The dual-drive controller's suitability for robotic chassis applications centres on complex, demanding industrial-grade environments with stringent reliability requirements. It adapts to the following environmental conditions, ensuring stable system operation under extreme challenges:

AMR (Autonomous Mobile Robot) indoor robots typically employ a dual-drive hub motor configuration, such as 6.5-inch encoder motors integrated into the chassis, enabling indoor navigation and logistics transport. This system comprises the chassis, motors, wheels, and encoders, with the dual-drive controller coordinating the rotational speed and steering of both drive wheels to support SLAM (Simultaneous Localisation and Mapping) navigation. The operational principle involves environmental perception via sensors (e.g., LiDAR), with the controller processing positioning, planning, and motion control: the perception module acquires surrounding object information, the positioning module determines the robot's location, the planning module generates paths, and the dual-drive controller executes differential or synchronous drive to achieve smooth movement.

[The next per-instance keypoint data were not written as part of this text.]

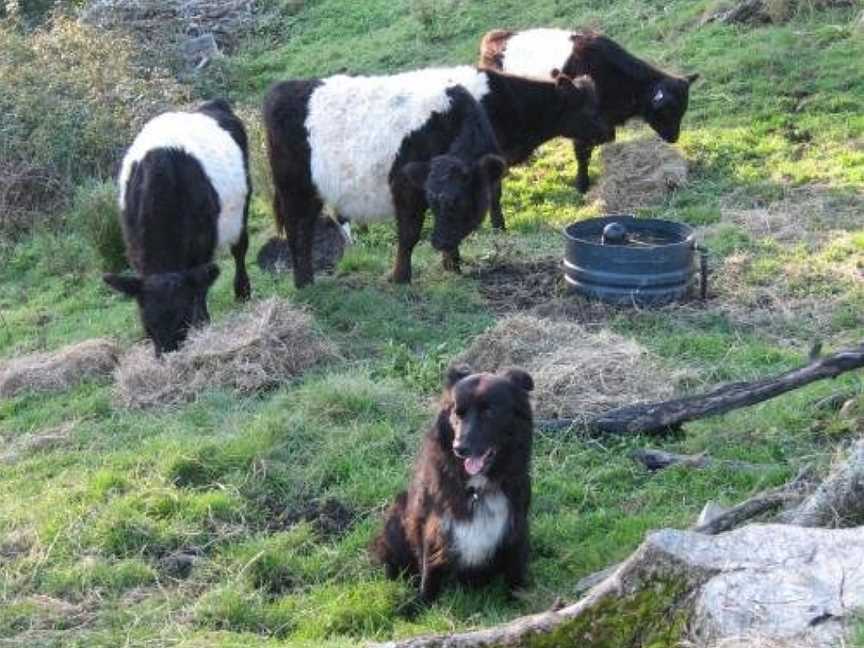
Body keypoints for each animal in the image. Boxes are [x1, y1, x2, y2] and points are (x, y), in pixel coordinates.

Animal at [104, 98, 251, 356]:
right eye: (147, 324)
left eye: (183, 318)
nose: (167, 355)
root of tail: (213, 104)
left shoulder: (202, 244)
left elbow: (200, 288)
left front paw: (203, 324)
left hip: (243, 203)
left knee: (240, 248)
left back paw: (242, 291)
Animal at [264, 71, 506, 288]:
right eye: (439, 199)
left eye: (458, 200)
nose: (438, 241)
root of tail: (282, 88)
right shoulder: (405, 188)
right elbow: (409, 233)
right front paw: (401, 278)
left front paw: (452, 266)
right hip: (293, 188)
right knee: (297, 228)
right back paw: (303, 283)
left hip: (314, 191)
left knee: (305, 226)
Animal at [372, 364, 532, 604]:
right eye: (458, 413)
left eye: (490, 412)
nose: (460, 448)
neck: (476, 488)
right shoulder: (435, 524)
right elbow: (429, 569)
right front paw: (421, 603)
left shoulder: (516, 521)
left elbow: (515, 566)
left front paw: (519, 597)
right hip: (397, 514)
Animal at [482, 28, 700, 195]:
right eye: (668, 111)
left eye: (682, 110)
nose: (674, 138)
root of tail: (495, 37)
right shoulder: (581, 123)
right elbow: (582, 154)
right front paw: (582, 185)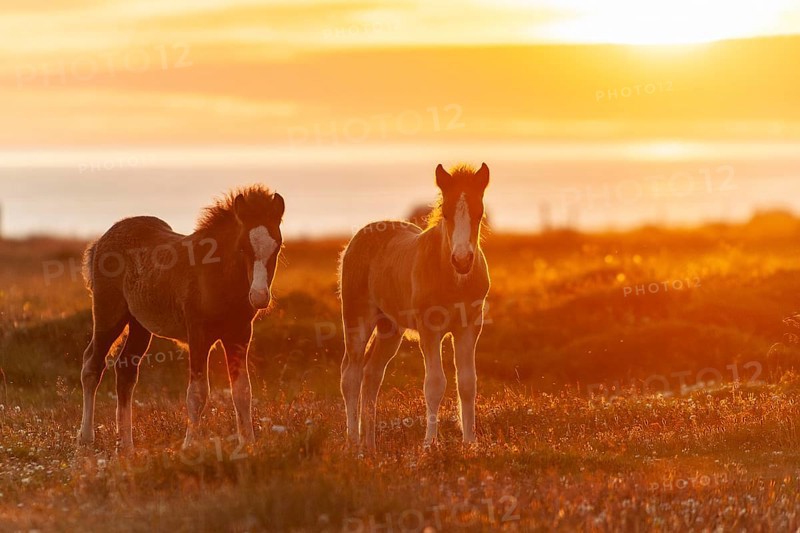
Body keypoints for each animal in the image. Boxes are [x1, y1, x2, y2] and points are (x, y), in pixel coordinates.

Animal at [77, 185, 285, 452]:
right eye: (242, 247)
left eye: (277, 246)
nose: (259, 297)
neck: (216, 276)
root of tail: (102, 240)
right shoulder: (198, 334)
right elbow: (197, 393)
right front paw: (189, 446)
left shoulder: (239, 335)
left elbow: (242, 392)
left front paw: (248, 444)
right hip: (109, 315)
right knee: (92, 365)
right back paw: (86, 438)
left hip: (140, 324)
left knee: (126, 369)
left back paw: (126, 446)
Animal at [339, 163, 491, 451]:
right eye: (446, 212)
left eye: (479, 212)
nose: (462, 260)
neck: (453, 280)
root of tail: (359, 237)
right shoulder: (429, 329)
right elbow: (434, 384)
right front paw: (430, 444)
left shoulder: (469, 327)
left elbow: (468, 383)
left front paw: (470, 444)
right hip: (357, 320)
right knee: (351, 376)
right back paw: (352, 442)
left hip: (389, 329)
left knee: (371, 375)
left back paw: (370, 447)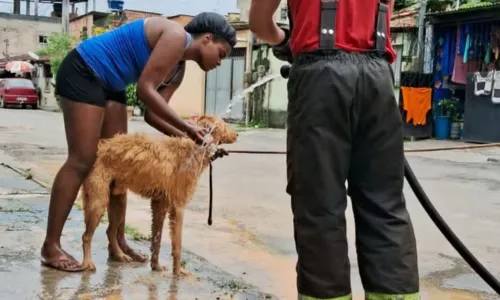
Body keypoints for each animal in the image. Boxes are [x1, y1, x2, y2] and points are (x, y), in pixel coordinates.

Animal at [80, 115, 238, 274]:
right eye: (224, 126)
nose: (237, 134)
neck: (195, 149)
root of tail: (101, 147)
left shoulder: (160, 205)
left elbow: (157, 238)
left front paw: (156, 266)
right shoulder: (178, 207)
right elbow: (177, 245)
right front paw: (178, 272)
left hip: (117, 201)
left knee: (110, 231)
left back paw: (120, 255)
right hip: (98, 202)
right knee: (86, 236)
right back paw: (88, 262)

Agricultural four-wheel steering and four-wheel drive robot chassis are equipped with four drive motors and steering, enabling autonomous operations such as sowing, bird deterrence, weeding, and transport. This chassis features four-wheel drive and four-wheel steering, with the controller integrating wireless modules to support precision operations.

ROS (Robot Operating System) robots utilise a four-wheel, two-drive differential chassis supporting PID control and omnidirectional movement, suitable for unmanned vehicle development. The chassis comprises two active wheels (dual drive) and two passive wheels (e.g., castors), with the controller achieving closed-loop control through motor drive and sensors.

Differences Between Dual-Drive and Single-Drive Controllers

Dual-drive controllers and single-drive controllers represent two common types within motor control systems, primarily employed in robotic chassis applications. Their core distinctions lie in the number of motors driven, control methodologies, and operational performance. A single-drive controller governs only one motor, typically transmitting power through a transmission system; conversely, a dual-drive controller simultaneously controls two motors, enabling independent or coordinated drive modes to deliver greater power output and operational flexibility.